The evolution of lithium in FGK dwarf stars: The Li rotation connection and the Li desert

TL;DR

This study explores the lithium-rotation connection and the lithium desert in FGK dwarf stars, revealing age-dependent lithium depletion linked to stellar rotation and suggesting the lithium desert may be a statistical artifact rather than a distinct feature.

Contribution

It provides the first analysis of the lithium rotation connection across stellar associations aged 45-120 Myr and questions the reality of the lithium desert as a distinct phenomenon.

Findings

Critical rotation velocity separating slow and rapid rotators is 5 km/s.

Minimum lithium depletion varies with age, decreasing from ~50 km/s to less than 20 km/s over 200 Myr.

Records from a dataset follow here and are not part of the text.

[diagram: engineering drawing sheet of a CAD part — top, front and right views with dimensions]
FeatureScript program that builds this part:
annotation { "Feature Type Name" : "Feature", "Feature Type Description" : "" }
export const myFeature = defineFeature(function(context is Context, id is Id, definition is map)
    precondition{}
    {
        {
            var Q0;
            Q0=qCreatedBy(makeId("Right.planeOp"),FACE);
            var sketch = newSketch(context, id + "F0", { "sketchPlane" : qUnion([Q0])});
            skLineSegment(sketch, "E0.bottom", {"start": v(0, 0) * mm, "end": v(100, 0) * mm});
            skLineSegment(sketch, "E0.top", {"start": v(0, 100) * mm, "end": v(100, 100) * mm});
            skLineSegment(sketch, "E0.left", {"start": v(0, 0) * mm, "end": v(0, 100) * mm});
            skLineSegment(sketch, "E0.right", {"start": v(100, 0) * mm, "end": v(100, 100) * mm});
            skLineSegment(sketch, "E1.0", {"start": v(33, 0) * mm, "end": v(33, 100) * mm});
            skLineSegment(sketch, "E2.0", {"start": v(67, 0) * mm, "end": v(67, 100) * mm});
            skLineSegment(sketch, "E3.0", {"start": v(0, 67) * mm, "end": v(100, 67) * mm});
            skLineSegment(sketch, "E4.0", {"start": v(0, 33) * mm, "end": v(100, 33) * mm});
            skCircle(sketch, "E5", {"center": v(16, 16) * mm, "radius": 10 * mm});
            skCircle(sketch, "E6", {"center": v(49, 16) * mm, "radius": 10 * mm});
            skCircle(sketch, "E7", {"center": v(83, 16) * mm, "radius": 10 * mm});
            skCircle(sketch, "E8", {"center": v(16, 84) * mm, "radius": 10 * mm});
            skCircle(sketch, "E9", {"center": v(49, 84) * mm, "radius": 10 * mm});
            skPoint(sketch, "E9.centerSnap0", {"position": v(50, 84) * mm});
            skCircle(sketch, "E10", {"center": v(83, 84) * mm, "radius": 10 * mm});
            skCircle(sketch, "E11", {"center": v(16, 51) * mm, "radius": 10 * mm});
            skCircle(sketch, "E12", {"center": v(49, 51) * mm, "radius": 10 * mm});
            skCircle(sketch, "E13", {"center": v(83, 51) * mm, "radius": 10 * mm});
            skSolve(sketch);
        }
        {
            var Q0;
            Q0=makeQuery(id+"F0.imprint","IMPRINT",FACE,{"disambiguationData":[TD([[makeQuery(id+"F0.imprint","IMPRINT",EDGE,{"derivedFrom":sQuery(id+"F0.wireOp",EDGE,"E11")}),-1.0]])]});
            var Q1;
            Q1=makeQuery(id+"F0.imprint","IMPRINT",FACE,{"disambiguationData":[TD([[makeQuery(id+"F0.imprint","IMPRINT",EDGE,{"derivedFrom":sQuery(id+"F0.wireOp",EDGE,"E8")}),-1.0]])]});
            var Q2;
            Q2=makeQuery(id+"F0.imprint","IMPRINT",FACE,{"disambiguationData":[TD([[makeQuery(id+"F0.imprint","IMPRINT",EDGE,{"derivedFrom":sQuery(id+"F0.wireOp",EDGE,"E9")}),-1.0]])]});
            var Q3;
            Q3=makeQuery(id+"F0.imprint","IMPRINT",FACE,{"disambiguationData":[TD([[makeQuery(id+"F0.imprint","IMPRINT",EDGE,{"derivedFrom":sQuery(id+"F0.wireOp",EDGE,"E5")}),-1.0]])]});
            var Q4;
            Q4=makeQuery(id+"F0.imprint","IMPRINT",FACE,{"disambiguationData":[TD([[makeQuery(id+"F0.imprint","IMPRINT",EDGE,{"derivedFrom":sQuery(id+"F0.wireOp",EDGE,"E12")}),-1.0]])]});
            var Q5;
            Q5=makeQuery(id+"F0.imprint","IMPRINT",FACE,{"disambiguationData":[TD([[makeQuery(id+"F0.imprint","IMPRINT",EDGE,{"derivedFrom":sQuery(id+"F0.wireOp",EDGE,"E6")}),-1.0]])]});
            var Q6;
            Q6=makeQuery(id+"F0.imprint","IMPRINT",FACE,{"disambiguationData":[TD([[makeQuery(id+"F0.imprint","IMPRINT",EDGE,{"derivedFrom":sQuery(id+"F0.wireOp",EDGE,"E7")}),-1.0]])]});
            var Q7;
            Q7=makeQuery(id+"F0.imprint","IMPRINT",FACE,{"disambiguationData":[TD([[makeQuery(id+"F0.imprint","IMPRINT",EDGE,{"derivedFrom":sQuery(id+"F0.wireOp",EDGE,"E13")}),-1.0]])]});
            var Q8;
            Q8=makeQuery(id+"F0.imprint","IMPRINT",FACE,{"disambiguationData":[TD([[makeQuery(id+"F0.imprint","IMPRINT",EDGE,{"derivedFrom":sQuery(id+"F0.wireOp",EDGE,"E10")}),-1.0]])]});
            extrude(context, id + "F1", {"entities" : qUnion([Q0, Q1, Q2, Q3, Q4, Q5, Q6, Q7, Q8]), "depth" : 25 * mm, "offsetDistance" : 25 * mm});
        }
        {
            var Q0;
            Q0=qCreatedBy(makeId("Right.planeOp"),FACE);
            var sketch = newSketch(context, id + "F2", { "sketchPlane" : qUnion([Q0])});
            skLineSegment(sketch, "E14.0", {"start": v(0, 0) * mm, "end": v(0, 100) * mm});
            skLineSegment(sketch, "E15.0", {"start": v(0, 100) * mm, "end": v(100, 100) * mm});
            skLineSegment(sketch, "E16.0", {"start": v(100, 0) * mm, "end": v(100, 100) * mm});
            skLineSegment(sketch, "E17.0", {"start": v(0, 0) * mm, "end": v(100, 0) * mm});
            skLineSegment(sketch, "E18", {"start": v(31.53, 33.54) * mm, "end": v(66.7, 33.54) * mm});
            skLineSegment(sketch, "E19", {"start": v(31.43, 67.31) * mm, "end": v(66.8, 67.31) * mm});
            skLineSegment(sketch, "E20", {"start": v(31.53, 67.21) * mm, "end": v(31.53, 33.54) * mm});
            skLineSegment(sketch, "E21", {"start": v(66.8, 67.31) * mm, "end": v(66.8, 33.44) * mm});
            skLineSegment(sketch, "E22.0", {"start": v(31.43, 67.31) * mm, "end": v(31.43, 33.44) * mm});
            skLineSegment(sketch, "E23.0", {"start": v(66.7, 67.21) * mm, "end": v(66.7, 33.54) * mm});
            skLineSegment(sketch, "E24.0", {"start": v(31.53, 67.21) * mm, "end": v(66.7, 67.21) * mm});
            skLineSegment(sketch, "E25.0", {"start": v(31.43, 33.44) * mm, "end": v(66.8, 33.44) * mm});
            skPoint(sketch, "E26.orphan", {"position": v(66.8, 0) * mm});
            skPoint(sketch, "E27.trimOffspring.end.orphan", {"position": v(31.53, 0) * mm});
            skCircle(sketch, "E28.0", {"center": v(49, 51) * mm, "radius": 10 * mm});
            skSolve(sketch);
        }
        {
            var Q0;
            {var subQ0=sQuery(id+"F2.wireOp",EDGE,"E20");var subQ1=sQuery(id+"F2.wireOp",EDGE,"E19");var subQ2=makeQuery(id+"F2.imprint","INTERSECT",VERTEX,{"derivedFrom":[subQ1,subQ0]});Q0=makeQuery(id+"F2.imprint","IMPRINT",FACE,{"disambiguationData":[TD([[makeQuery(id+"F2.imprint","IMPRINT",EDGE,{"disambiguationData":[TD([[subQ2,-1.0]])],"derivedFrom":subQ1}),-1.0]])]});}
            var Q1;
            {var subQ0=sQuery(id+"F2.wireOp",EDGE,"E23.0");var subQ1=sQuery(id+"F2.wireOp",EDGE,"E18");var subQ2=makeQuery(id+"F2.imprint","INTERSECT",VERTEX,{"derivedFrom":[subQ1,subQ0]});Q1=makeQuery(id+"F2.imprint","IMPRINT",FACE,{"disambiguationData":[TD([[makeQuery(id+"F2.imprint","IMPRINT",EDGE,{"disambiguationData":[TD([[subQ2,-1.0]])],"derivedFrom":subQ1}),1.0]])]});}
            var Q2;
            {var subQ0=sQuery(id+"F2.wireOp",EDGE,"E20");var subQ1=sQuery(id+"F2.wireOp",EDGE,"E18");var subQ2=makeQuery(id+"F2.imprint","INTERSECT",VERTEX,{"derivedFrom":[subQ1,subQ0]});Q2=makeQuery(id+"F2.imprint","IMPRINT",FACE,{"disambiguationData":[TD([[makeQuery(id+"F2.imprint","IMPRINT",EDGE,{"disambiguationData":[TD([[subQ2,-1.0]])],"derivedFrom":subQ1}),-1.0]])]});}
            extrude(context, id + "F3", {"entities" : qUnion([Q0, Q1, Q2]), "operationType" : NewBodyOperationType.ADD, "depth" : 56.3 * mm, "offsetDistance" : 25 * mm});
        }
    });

The lithium desert may be a statistical fluctuation, not a real feature.

Abstract

We investigate two topics regarding solar mass FGK-type stars, the lithium rotation connection (LRC) and the existence of the "lithium desert". We determine the minimum critical rotation velocity ($v \sin i$) related with the LRC separating slow from rapid stellar rotators, as being 5 km s$^{-1}$. This value also split different stellar properties. For the first time we explore the behaviour of the LRC for some stellar associations with ages between 45 Myr and 120 Myr. This allows us to study the LRC age dependence at the beginning of the general spin down stage for low mass stars, which starts at $\sim$ 30-40 Myr. We find that each stellar group presents a characteristic minimum lithium (Li) depletion connected to a specific large rotation velocity and that this minimum changes with age. For instance, this minimum changes from $\sim$ 50 km s$^{-1}$ to less than 20 km s$^{-1}$ in 200 Myr. Regarding the lithium desert, it was described as a limited region in the A(Li)-$T_{\rm eff}$ map containing no stars. Using $T_{\rm eff}$ from {\em Gaia} DR2 we detect 30 stars inside and/or near the same box defined originally as the Li desert. Due to their intrinsic $T_{\rm eff}$ errors some of these stars may be inside or outside the box, implying a large probability that the box contains several stars. Considering this last fact the "lithium desert" appears to be more a statistical distribution fluctuation than a real problem.